# [WHAT THIS TASK INVOLVES]
Restate word for word the lines below that run from the one holding "Polacy często mylą" through the one holding "Technologie audio bidirectionnelle avec", inclusive. Pictures don't belong in the copy.

# [EXTRACTED INFORMATION]
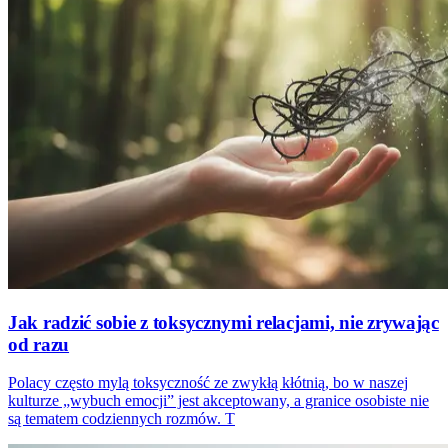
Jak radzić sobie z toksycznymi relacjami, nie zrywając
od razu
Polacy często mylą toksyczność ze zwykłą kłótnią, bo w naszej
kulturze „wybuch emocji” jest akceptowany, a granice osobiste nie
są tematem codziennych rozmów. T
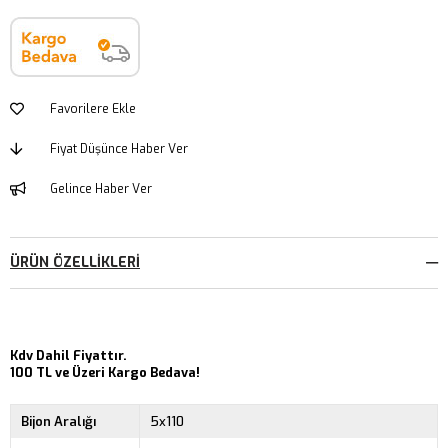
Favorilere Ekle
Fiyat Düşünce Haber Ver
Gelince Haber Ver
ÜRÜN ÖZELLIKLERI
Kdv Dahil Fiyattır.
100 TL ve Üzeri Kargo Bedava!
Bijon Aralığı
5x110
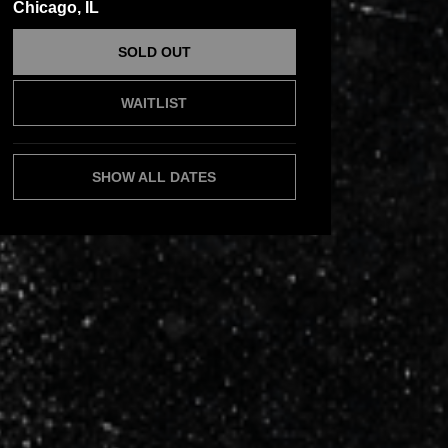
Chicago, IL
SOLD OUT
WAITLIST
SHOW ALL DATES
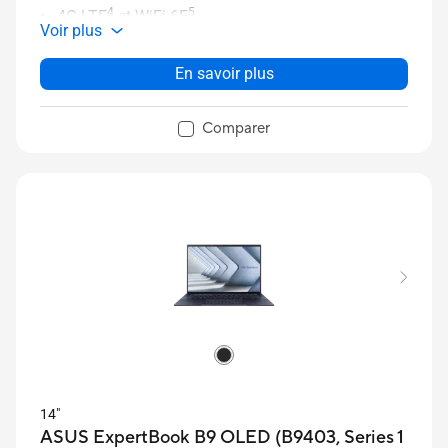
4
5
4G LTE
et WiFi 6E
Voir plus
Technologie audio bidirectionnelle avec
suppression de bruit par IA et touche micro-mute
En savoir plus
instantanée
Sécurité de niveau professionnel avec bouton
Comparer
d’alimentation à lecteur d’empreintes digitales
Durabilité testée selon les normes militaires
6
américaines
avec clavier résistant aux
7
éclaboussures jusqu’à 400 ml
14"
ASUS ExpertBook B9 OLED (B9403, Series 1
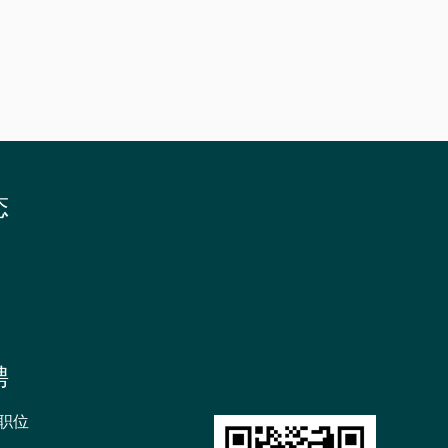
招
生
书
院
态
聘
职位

# [TASK SOLUTION]
Polacy często mylą toksyczność ze zwykłą kłótnią, bo w naszej
kulturze „wybuch emocji” jest akceptowany, a granice osobiste nie
są tematem codziennych rozmów. T
Favorilere Ekle
Fiyat Düşünce Haber Ver
Gelince Haber Ver
ÜRÜN ÖZELLIKLERI
Kdv Dahil Fiyattır.
100 TL ve Üzeri Kargo Bedava!
Bijon Aralığı
5x110
Chicago, IL
SOLD OUT
WAITLIST
SHOW ALL DATES
4
5
4G LTE
et WiFi 6E
Voir plus
Technologie audio bidirectionnelle avec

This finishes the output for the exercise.